Task requirements: Transcribe every line of text in the material below character for character, keeping the original line breaks, and leave the pictures out of your answer.
————————
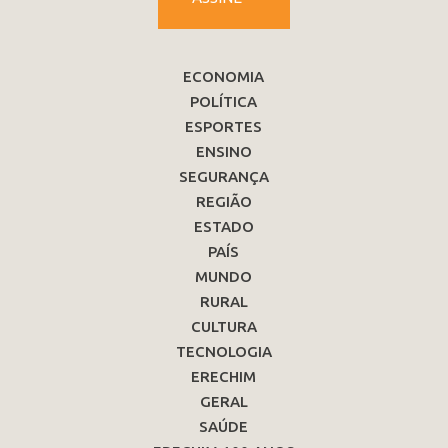
ECONOMIA
POLÍTICA
ESPORTES
ENSINO
SEGURANÇA
REGIÃO
ESTADO
PAÍS
MUNDO
RURAL
CULTURA
TECNOLOGIA
ERECHIM
GERAL
SAÚDE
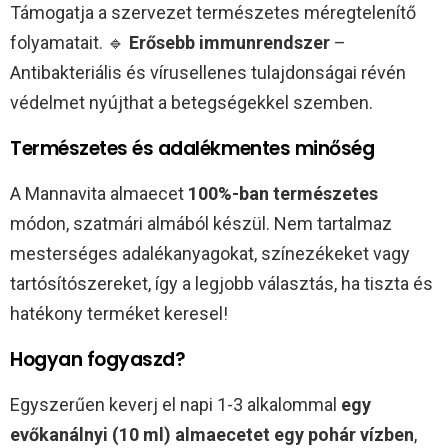
Támogatja a szervezet természetes méregtelenítő
folyamatait. 🔹
Erősebb immunrendszer
–
Antibakteriális és vírusellenes tulajdonságai révén
védelmet nyújthat a betegségekkel szemben.
Természetes és adalékmentes minőség
A Mannavita almaecet
100%-ban természetes
módon, szatmári almából készül. Nem tartalmaz
mesterséges adalékanyagokat, színezékeket vagy
tartósítószereket, így a legjobb választás, ha tiszta és
hatékony terméket keresel!
Hogyan fogyaszd?
Egyszerűen keverj el napi 1-3 alkalommal
egy
evőkanálnyi (10 ml) almaecetet egy pohár vízben
,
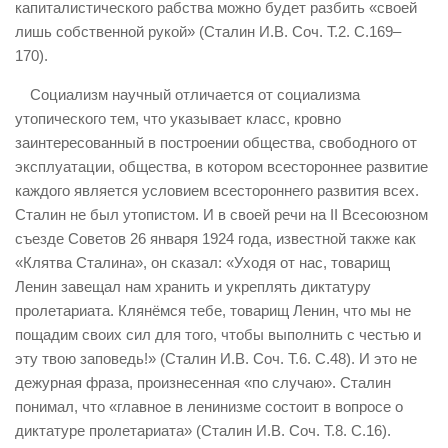
капиталистического рабства можно будет разбить «своей
лишь собственной рукой» (Сталин И.В. Соч. Т.2. С.169–
170).
Социализм научный отличается от социализма
утопического тем, что указывает класс, кровно
заинтересованный в построении общества, свободного от
эксплуатации, общества, в котором всестороннее развитие
каждого является условием всестороннего развития всех.
Сталин не был утопистом. И в своей речи на II Всесоюзном
съезде Советов 26 января 1924 года, известной также как
«Клятва Сталина», он сказал: «Уходя от нас, товарищ
Ленин завещал нам хранить и укреплять диктатуру
пролетариата. Клянёмся тебе, товарищ Ленин, что мы не
пощадим своих сил для того, чтобы выполнить с честью и
эту твою заповедь!» (Сталин И.В. Соч. Т.6. С.48). И это не
дежурная фраза, произнесенная «по случаю». Сталин
понимал, что «главное в ленинизме состоит в вопросе о
диктатуре пролетариата» (Сталин И.В. Соч. Т.8. С.16).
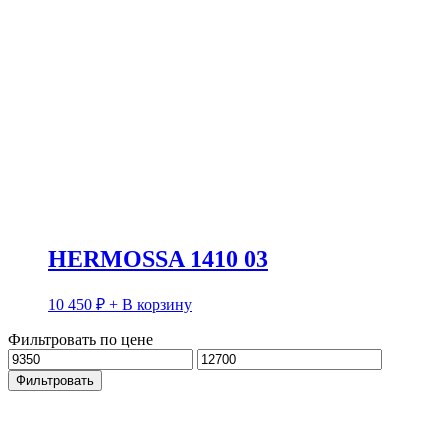
HERMOSSA 1410 03
10 450
₽
+ В корзину
Фильтровать по цене
Минимальная
Максимальная
цена
цена
Фильтровать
————————
Exercise answer:
ECONOMIA
POLÍTICA
ESPORTES
ENSINO
SEGURANÇA
REGIÃO
ESTADO
PAÍS
MUNDO
RURAL
CULTURA
TECNOLOGIA
ERECHIM
GERAL
SAÚDE
Támogatja a szervezet természetes méregtelenítő
folyamatait. 🔹
Erősebb immunrendszer
–
Antibakteriális és vírusellenes tulajdonságai révén
védelmet nyújthat a betegségekkel szemben.
Természetes és adalékmentes minőség
A Mannavita almaecet
100%-ban természetes
módon, szatmári almából készül. Nem tartalmaz
mesterséges adalékanyagokat, színezékeket vagy
tartósítószereket, így a legjobb választás, ha tiszta és
hatékony terméket keresel!
Hogyan fogyaszd?
Egyszerűen keverj el napi 1-3 alkalommal
egy
evőkanálnyi (10 ml) almaecetet egy pohár vízben
,
капиталистического рабства можно будет разбить «своей
лишь собственной рукой» (Сталин И.В. Соч. Т.2. С.169–
170).
Социализм научный отличается от социализма
утопического тем, что указывает класс, кровно
заинтересованный в построении общества, свободного от
эксплуатации, общества, в котором всестороннее развитие
каждого является условием всестороннего развития всех.
Сталин не был утопистом. И в своей речи на II Всесоюзном
съезде Советов 26 января 1924 года, известной также как
«Клятва Сталина», он сказал: «Уходя от нас, товарищ
Ленин завещал нам хранить и укреплять диктатуру
пролетариата. Клянёмся тебе, товарищ Ленин, что мы не
пощадим своих сил для того, чтобы выполнить с честью и
эту твою заповедь!» (Сталин И.В. Соч. Т.6. С.48). И это не
дежурная фраза, произнесенная «по случаю». Сталин
понимал, что «главное в ленинизме состоит в вопросе о
диктатуре пролетариата» (Сталин И.В. Соч. Т.8. С.16).
HERMOSSA 1410 03
10 450
₽
+ В корзину
Фильтровать по цене
Минимальная
Максимальная
цена
цена
Фильтровать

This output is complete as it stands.